Yelp, TripAdvisor and their allies launched a site to prod the European Union on their Google antitrust investigation.

Focus on the User

Yelp, TripAdvisor and their allies launched a new effort Monday to convince European antitrust officials to force Google to stop promoting its own online services at the expense of its rivals.

The companies unveiled a new website, Focus on the User, which explains why they’re concerned that Google is making it harder for consumers to find their competing services.

“The European Commission is weighing its options to ensure that consumers searching using Google can access all websites, not just content powered by Google+,” the companies say on the new site. “We think the best way to do that is using Google’s own organic search algorithm to identify the most relevant results — regardless of their source — from across the Web.”

Other companies involved in the organization include German health advertising portal Jameda and the Swiss travel site HolidayCheck, as well as a few consumer groups, including Consumer Watchdog and Fight for the Future.

https://www.youtube.com/watch?v=qbqhPG60kio&feature=youtu.be

European Union antitrust officials have been investigating complaints that Google is taking advantage of its overwhelming market share there and tweaking its algorithm to push users to see its own products first and disadvantage rivals.

Google’s online competitors are stepping up their lobbying efforts this week as the European Union gets set to hold a confirmation hearing with Danish politician Margrethe Vestager, the incoming top competition commissioner who will soon begin to oversee the antitrust case against Google.

A Google spokeswoman was not immediately available for comment.

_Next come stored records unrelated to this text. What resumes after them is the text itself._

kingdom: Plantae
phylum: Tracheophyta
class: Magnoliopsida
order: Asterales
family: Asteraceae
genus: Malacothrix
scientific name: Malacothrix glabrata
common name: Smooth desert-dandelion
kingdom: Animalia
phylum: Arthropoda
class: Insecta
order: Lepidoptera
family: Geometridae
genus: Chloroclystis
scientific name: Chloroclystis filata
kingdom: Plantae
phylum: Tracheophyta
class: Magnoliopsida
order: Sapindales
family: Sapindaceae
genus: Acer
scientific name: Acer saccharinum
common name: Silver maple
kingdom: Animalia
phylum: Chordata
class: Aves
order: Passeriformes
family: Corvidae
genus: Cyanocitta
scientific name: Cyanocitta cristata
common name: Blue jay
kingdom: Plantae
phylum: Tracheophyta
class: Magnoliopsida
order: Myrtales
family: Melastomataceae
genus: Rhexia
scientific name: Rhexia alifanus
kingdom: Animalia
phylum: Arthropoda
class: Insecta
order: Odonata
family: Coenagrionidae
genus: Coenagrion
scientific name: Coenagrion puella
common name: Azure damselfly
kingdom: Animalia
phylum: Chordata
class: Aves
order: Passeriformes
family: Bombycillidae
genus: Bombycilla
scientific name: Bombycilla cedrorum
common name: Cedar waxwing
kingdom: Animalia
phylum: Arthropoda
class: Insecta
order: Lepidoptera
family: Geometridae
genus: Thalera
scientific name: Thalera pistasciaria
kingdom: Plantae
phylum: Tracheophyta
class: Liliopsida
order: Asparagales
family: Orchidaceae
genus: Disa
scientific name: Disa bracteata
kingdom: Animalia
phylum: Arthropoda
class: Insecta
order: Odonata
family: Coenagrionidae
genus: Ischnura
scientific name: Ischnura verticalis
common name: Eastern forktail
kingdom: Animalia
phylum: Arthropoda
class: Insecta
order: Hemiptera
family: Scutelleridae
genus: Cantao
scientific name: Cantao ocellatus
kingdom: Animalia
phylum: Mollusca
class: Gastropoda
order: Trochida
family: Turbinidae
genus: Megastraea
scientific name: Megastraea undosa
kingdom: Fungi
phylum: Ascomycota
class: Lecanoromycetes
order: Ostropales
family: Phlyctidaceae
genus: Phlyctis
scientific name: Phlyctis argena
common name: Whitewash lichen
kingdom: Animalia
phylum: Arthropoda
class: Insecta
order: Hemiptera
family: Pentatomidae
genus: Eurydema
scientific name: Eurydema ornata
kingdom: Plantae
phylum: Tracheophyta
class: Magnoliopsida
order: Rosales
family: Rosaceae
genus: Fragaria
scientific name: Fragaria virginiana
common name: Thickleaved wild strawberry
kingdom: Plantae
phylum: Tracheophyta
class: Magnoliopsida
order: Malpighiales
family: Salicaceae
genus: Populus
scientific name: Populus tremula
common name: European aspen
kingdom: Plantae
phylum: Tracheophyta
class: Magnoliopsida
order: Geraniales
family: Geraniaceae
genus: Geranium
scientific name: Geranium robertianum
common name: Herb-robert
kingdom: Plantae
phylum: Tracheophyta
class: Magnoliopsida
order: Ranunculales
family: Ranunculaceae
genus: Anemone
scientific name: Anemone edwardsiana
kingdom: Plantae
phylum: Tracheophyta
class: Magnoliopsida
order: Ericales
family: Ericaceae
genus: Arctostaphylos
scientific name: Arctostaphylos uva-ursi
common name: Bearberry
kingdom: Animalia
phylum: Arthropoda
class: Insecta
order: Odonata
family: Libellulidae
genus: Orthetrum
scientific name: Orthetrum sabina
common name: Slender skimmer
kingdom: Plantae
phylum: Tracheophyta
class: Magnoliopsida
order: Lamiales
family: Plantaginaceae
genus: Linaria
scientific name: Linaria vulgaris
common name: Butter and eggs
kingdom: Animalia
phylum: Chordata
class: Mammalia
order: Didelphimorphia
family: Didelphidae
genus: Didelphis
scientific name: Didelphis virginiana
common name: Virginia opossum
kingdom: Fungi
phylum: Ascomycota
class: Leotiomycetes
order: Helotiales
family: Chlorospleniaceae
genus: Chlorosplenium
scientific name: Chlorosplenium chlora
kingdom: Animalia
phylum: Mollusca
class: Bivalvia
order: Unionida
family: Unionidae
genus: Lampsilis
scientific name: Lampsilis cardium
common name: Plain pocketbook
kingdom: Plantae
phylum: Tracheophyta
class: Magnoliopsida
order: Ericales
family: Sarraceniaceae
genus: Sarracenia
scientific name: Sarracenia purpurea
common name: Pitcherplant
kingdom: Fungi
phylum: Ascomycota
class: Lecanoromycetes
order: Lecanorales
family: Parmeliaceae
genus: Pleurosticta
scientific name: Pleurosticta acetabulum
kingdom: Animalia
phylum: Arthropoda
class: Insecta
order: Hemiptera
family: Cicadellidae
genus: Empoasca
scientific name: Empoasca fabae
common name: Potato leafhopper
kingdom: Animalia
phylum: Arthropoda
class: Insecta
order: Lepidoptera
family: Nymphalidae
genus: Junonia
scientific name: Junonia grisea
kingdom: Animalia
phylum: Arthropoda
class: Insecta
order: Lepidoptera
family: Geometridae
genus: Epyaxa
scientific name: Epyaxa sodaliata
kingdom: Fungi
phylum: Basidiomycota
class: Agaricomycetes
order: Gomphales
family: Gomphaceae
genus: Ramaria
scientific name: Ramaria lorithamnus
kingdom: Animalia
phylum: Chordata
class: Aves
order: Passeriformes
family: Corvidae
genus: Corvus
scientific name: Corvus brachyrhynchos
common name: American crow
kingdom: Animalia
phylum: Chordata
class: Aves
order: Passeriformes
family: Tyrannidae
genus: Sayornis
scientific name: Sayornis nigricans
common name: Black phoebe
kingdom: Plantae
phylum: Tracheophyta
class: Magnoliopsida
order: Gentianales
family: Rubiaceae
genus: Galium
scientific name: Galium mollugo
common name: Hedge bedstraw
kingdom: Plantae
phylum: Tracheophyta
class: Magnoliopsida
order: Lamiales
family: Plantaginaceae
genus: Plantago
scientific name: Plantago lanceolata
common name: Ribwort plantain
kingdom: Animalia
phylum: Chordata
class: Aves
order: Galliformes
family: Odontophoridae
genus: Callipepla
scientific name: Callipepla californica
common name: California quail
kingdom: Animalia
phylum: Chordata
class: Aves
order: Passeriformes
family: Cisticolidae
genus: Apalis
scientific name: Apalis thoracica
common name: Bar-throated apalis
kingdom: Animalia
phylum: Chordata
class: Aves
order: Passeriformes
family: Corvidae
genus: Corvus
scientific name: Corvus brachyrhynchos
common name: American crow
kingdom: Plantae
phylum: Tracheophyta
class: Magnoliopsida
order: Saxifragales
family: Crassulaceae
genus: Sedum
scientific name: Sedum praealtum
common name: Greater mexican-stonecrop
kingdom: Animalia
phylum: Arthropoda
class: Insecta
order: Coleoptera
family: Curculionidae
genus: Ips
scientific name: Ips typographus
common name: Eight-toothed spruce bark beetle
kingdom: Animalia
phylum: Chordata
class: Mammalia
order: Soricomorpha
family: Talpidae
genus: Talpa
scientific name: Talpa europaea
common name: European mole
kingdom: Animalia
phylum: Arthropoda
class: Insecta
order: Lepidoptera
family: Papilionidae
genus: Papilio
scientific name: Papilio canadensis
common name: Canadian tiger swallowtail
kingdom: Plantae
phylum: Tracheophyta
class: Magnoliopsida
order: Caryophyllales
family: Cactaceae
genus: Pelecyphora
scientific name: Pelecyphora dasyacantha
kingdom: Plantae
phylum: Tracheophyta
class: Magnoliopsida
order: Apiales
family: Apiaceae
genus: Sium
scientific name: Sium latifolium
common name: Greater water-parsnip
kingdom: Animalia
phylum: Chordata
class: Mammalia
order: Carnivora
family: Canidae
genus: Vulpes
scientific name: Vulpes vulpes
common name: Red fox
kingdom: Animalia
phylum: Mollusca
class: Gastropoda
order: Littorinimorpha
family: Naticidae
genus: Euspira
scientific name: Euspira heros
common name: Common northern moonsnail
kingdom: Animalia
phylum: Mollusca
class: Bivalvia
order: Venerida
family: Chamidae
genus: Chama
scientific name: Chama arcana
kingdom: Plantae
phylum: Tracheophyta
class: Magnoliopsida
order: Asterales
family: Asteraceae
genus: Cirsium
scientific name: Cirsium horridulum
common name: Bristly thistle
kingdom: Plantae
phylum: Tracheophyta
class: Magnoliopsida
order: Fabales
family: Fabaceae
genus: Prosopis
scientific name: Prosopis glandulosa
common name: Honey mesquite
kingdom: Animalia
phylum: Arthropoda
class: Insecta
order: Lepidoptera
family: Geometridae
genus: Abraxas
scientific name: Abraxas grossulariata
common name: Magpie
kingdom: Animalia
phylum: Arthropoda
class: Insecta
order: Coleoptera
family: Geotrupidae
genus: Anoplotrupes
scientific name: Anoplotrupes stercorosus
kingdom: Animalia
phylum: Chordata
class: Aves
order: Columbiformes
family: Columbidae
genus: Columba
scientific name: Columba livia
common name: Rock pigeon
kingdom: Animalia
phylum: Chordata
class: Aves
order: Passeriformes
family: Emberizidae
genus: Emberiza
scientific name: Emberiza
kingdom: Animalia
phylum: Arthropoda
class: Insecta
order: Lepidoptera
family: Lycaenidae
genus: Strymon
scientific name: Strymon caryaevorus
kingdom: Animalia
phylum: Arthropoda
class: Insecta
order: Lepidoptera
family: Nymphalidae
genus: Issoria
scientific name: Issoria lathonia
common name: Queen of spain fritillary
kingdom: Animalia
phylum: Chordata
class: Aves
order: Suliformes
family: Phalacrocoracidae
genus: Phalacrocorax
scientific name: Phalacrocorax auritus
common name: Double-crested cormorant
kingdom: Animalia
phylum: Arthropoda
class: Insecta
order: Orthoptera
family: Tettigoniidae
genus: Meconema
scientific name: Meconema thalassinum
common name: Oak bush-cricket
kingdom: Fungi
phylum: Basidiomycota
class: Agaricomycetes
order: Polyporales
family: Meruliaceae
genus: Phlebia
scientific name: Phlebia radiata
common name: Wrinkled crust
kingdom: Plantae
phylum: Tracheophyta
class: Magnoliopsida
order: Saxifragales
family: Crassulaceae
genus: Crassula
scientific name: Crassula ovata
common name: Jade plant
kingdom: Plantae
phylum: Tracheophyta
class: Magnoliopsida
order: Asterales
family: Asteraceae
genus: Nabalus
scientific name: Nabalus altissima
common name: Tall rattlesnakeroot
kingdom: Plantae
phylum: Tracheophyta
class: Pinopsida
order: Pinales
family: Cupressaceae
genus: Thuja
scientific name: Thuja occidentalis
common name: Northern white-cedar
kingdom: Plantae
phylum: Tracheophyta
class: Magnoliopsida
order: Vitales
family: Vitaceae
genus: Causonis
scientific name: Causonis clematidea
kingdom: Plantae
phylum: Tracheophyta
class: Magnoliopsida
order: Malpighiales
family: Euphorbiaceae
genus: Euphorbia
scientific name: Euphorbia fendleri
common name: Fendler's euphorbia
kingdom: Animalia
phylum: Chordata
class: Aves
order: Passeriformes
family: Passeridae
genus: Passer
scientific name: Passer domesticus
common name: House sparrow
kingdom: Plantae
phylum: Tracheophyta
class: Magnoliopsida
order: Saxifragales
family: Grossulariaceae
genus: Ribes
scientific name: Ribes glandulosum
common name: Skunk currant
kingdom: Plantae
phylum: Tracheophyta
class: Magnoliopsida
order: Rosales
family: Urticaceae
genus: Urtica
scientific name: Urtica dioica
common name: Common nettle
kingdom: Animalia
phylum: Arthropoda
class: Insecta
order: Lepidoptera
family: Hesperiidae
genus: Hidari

But last week, Google responded to similar complaints recently made public by News Corp. about the search giant’s business practices in Europe.

Google had hoped to settle the European antitrust investigation before current competition commissioner Joaquin Almunia steps down at the end of October. Despite three proposals to settle the E.U.’s antitrust concerns, Google has been unable to make an offer that the Europeans will accept. Yelp and other online rivals raised new concerns this summer about Google’s latest proposal, which effectively killed it in the eyes of the Europeans.

For now, the Europeans and Google’s rivals are mostly waiting for Vertager to take over and for the search giant to make another settlement proposal later this year.